(Study text Opens)

She, of course, denies responsibility for causing the surge and claims it’s pure coincidence BUT WE KNOW BETTER, DON’T WE!
Why is this excerpted, if from a blog?
Let me guess.. mass formation?
Kyle A. Beattie is a Political Science PhD student with a focus on corruption studies.
I don't know about you but when I have serious epidemiological questions I go straight to Poli Sci students.
They know most everything.
Waiting for the democrat/media/big pharma/Faux-xi cheerleaders on here to say the death serum is perfectly safe with 98% efficacy.
Oh my.
Numbers are numbers and statiscal analsysis does not depend on vaxx or anti vaxx orientation, but an honest analysis of the data. Unless you have an agenda, then shoot the messanger and facts be damned. And attack the messenger.
Wonder where the vax shills are.
A statistical analysis is only as good as the assumptions underlying it, and while I'm not an epidemiologist either even I can see glaring holes in Beattie's effort.
Among other issues, the background prevalence of the disease isn't even considered.
We know Covid has hit countries in waves and there's been a very uneven distribution of cases over time.
In particular, many countries saw their biggest waves associated with Delta (until Omicron), which came later in the cycle and corresponded with higher vaccination rates. So he basically says - "look, vaccinations went up and so did cases. Must have been the vaccine."
Here's what he says in the paper:"...this allows us to look at the past 12-16 months (each country is slightly different) before vaccine administration began, this is called the pre-intervention period, and utilize that data to project where y1 (total deaths per million) and y2 (total cases per million) would have been had the intervention of X (vaccine administration) not occurred, what the authors call a “counterfactual”"
Even I can see the obvious flaw here. He's looking back up to 16 months, when the epidemic was in its early stages or hadn't even started yet and uses this time period to predict what the case and death rates should be going forward. This would make sense if cases and deaths were random events, which is where Bayesian analysis could be useful, but obviously they aren't random.
They're driven by the waves of virus circulating around the world and there's no way looking back can help predict what's going to happen next in a pandemic.
The type of analysis he's doing appears to be totally inappropriate for what he's trying to analyze.

(Study text Closes)
(Dataset Opens)

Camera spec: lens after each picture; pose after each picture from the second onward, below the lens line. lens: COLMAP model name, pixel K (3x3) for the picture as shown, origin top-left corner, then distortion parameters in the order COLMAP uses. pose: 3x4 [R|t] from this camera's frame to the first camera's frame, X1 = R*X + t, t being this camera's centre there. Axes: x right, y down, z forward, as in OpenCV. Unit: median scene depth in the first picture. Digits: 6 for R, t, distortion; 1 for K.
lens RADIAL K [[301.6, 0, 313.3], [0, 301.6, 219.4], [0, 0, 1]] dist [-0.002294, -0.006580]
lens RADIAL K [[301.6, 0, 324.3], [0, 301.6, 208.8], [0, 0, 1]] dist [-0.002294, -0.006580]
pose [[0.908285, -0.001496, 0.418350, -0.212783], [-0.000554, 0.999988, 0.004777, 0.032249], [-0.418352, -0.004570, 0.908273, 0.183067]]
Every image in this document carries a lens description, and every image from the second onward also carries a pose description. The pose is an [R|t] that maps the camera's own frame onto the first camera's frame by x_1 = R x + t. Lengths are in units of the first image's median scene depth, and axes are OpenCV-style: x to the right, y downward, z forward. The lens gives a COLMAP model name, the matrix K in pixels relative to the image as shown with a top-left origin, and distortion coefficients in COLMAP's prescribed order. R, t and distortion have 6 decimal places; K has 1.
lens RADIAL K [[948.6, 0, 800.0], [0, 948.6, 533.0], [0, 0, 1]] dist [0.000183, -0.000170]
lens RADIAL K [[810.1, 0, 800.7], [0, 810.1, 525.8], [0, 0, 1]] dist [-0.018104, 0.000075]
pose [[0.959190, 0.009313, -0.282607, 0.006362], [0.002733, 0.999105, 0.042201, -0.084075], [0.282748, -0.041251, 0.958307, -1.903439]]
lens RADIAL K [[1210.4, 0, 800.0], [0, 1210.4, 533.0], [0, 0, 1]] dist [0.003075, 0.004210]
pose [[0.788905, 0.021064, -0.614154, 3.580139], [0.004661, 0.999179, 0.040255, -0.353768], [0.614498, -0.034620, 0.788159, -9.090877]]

(Dataset Closes)

> [Task instructions]: Can you sum up the comment thread above in two sentences?

> [Task answer]: Some commenters mock relying on Kyle A. Beattie, a Political Science PhD student, for epidemiological questions, while others insist that statistical analysis depends only on an honest reading of the data and wonder where the vaccine's defenders are. One commenter argues that Beattie's analysis ignores the background prevalence of the disease and wrongly uses the up to 16 months before vaccination to project cases and deaths, since waves of the virus, not random events, drive them.